The use of social media has created unique issues for employers and employees. Individuals often choose to use social media as a platform for voicing opinions and concerns, including complaints about issues in the workplace. While many employers would likely choose to just prohibit any negative comments on social media by employees, these types of restrictions are not allowed under the National Labor and Relations Act. Section 7 of the Act gives employees rights to engage in protected concerted activity and restrictions on social media use can be seen as unlawful restraints on these rights. The National Labor Relations Board (“NLRB”) offers guidance about the types of restrictions on social media use that are acceptable under the Act.
According to the NLRB, employees “have the right to address work-related issues and share information about pay, benefits, and working conditions” on social media sites. However, not all speech is protected under the Act. For employee speech to be protected under the Act, the communication “must have some relation to group action, or seek to initiate, induce, or prepare for group action, or bring a group complaint to the attention of management.” An employee’s social media post simply complaining about some aspect of work is not considered “concerted activity” protected under the Act. Similarly, posts about an employer “that are egregiously offensive or knowingly and deliberately false” or posts publicly disparaging an employer’s products or services unrelated to a labor controversy, are not protected.
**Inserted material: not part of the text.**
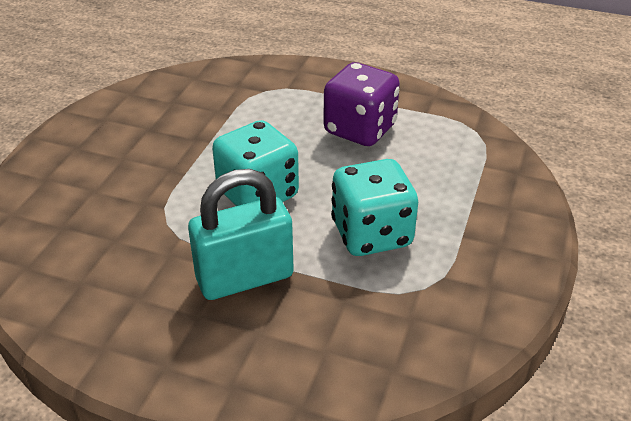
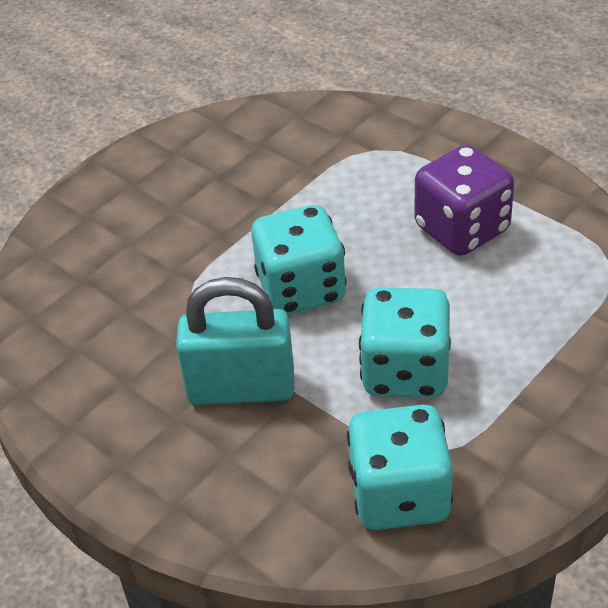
camera: 25 degrees right, 5 degrees up
none -> turquoise dice [347,405,453,530]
Based on recent opinions by the NLRB, below are specific employer social media rules both permitted and prohibited under the Act.
What Can Employers Require Regarding Employees’ Use of Social Media?
The following types of social media restrictions made in employment documents, such as an employee handbook, are permitted:
- Requiring employees who post about their employer on social media to make it clear that they are an employee of the company, but not speaking on behalf of the company or as an official company representative;
- Requiring that any company-branded social media accounts (with all or part of the company name in the account name or URL or using the company logo) must be approved in advance;
- Requiring certain disclaimers to be used on personal social media accounts if employees are speaking about their employer in any way, including re-sharing information from their employer’s official company social media accounts. Specifically, requiring employees’ twitter bios to include a disclaimer, such as “tweets my own” or “views my own” is permitted. Also permitted, is requiring comments made on blogs and news sites to include disclaimers stating that any opinions expressed are personal views and not the views of the employer;
- Prohibiting employees from posting anything discriminatory, harassing, bullying, threatening, defamatory, or unlawful and posting content, images or photos that the employee doesn’t have the right to use. Generally, requirements for “harmonious relationships” in the workplace and requiring employees to uphold basic standards of “civility” are permitted;
- Prohibiting employees from discussing or posting protected personal information about other colleagues, customers, clients, or partners unless employees have their written consent to do so;
- Prohibiting employees from taking or sharing photos from non-public areas or internal meetings, including photos taken in break rooms, stock rooms, conference rooms, and any other area that is not open to the public, as well as any photos of company presentations/slides, documents, notices or computer screens of any kind. Additionally, general prohibitions on photography and recording in the workplace are allowed; and
- Prohibiting employees from publicly disclosing company-provided “internal” communications and information. However, employers should be careful about how such provisions are drafted, because while prohibitions from disclosing trade or business secrets are allowed, a general prohibition on posting confidential information will be found unlawful, if employees could reasonably interpret the restriction to include information about their terms and conditions of employment (which employees are free to post about).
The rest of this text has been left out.